Macbeth (1971 Movie)

Macbeth
IMDB Page (external link)
Writer: William Shakespeare (play)
Roman Polanski & Kenneth Tynan
Starring: Jon Finch,
Francesca Annis,
Martin Shaw
Director: Roman Polanski
Music by: The Third Ear Band
Distributor: Columbia Pictures
Release Date: 13 October, 1971 (USA)
Runtime: 140 min.
Language: English
Related movies: - Kumonosu j (1957), by Akira Kurosawa
-Maqbool (2003), version set in India, by Vishal Bharadwaj
-Macbeth (1948), by Orson Welles
Awards: 1972 National Board of Review,
NBR Award for Best Picture;
1973 BAFTA,
BAFTA Award for Best Costume Design
Macbeth (also known as The Tragedy of Macbeth) is a 1971 film directed by Roman Polanski, based on William Shakespeare's play of the same name, concerning the Scottish lord who becomes the king through deceit, treachery and murder.
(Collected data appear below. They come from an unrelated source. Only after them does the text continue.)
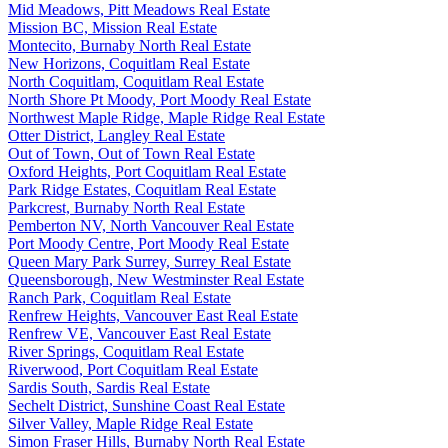
Mid Meadows, Pitt Meadows Real Estate
Mission BC, Mission Real Estate
Montecito, Burnaby North Real Estate
New Horizons, Coquitlam Real Estate
North Coquitlam, Coquitlam Real Estate
North Shore Pt Moody, Port Moody Real Estate
Northwest Maple Ridge, Maple Ridge Real Estate
Otter District, Langley Real Estate
Out of Town, Out of Town Real Estate
Oxford Heights, Port Coquitlam Real Estate
Park Ridge Estates, Coquitlam Real Estate
Parkcrest, Burnaby North Real Estate
Pemberton NV, North Vancouver Real Estate
Port Moody Centre, Port Moody Real Estate
Queen Mary Park Surrey, Surrey Real Estate
Queensborough, New Westminster Real Estate
Ranch Park, Coquitlam Real Estate
Renfrew Heights, Vancouver East Real Estate
Renfrew VE, Vancouver East Real Estate
River Springs, Coquitlam Real Estate
Riverwood, Port Coquitlam Real Estate
Sardis South, Sardis Real Estate
Sechelt District, Sunshine Coast Real Estate
Silver Valley, Maple Ridge Real Estate
Simon Fraser Hills, Burnaby North Real Estate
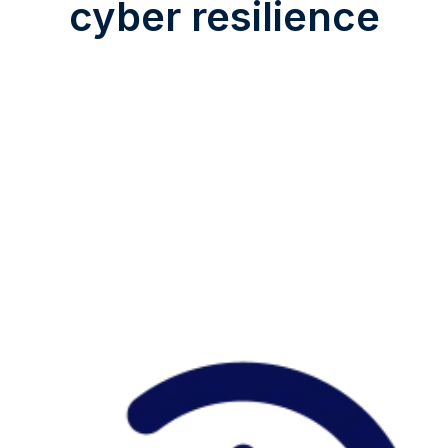
cyber resilience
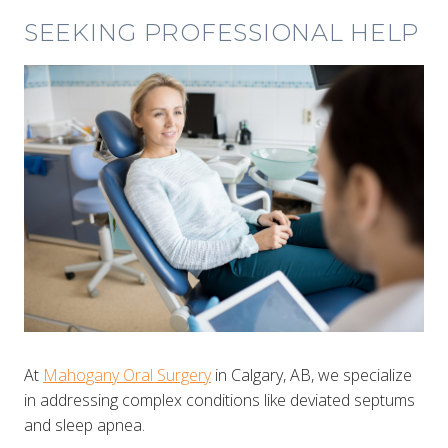
SEEKING PROFESSIONAL HELP
At
Mahogany Oral Surgery
in Calgary, AB, we specialize
in addressing complex conditions like deviated septums
and sleep apnea.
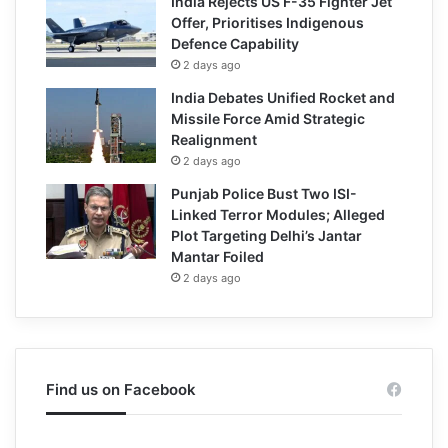
India Rejects US F-35 Fighter Jet
Offer, Prioritises Indigenous
Defence Capability
2 days ago
India Debates Unified Rocket and
Missile Force Amid Strategic
Realignment
2 days ago
Punjab Police Bust Two ISI-
Linked Terror Modules; Alleged
Plot Targeting Delhi’s Jantar
Mantar Foiled
2 days ago
Find us on Facebook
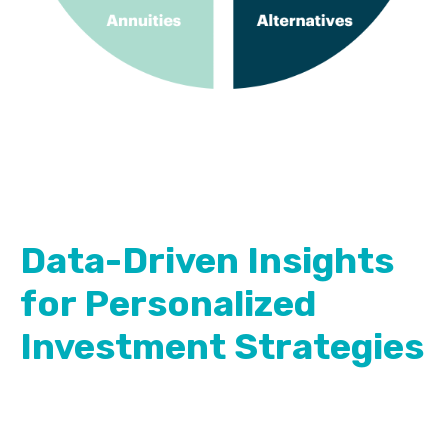
Data-Driven Insights
for Personalized
Investment Strategies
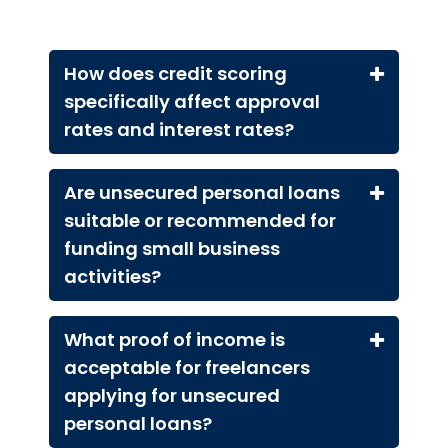
How does credit scoring
specifically affect approval
rates and interest rates?
Are unsecured personal loans
suitable or recommended for
funding small business
activities?
What proof of income is
acceptable for freelancers
applying for unsecured
personal loans?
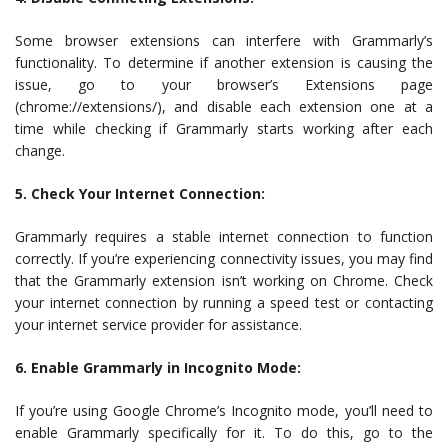
Some browser extensions can interfere with Grammarly’s
functionality. To determine if another extension is causing the
issue, go to your browser’s Extensions page
(chrome://extensions/), and disable each extension one at a
time while checking if Grammarly starts working after each
change.
5. Check Your Internet Connection:
Grammarly requires a stable internet connection to function
correctly. If you’re experiencing connectivity issues, you may find
that the Grammarly extension isn’t working on Chrome. Check
your internet connection by running a speed test or contacting
your internet service provider for assistance.
6. Enable Grammarly in Incognito Mode:
If you’re using Google Chrome’s Incognito mode, you’ll need to
enable Grammarly specifically for it. To do this, go to the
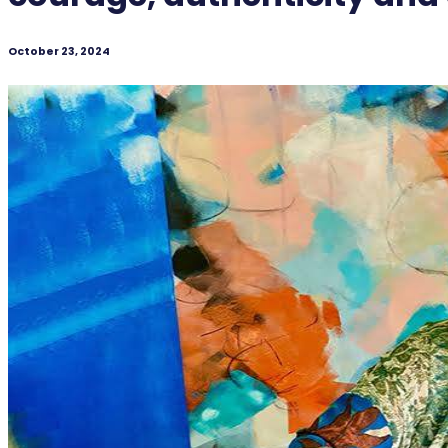
October 23, 2024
It stars Jon Finch as Macbeth and Francesca Annis as Lady Macbeth. Because of the transition from play to movie, some passages from the original play had to be cut out for time constraints, and some soliloquies have been changed to inner monologues for the sake of realism. Although the film maintains the basic structure of Shakespeare's original text, it is considered one of the darkest interpretations ever conceived. It overtly presents much of the violence only implied in the play, including the murder of King Duncan, the bear-baiting, the execution of the traitorous Thane of Cawdor, and Macbeth's decapitation. This has been attributed to the fact that Polanski's wife, actress Sharon Tate, had been brutally murdered by the Charles Manson family in 1969, prompting the director to unleash his sadness and anger into this movie. The film is made up of single-camera shots, with which the audience becomes the witness. Almost all the dialogues lack music playing in the background, all that remains are words. Both Lady Macbeth, whom many consider tamer and softer than usual, and Macbeth are much younger than tradition goes. Polanski's Lady Macbeth is an ambitious woman who rules his husband with her sexual power and whose strength shatters when she witnesses the disastrous outcome of her plans. The reason she is portrayed so is explained by Polanski in an interview: "The directors always present Lady Macbeth as a nagging bitch. But people who do ghastly things in life, they are not grim, like a horror movie."

Production

When his wife Sharon Tate was murdered, Roman Polanski gave up on his latest film project Day of the Dolphin, and started blaming himself. He even had psychics called over his house where the murders were committed. Meanwhile, he had on his mind to adapt perhaps the bloodiest work in English literature, Shakespeare's Macbeth, but he had trouble financing his project when major studios turned him down. His saviour was the owner of Playboy Enterprises, Hugh Hefner who promised plenty of nudity, blood and gore. Although exceeding its budget by about 600 thousand dollars, the film was not as lascivious as Hefner anticipated, but it received reviews such as "a world flooded with blood".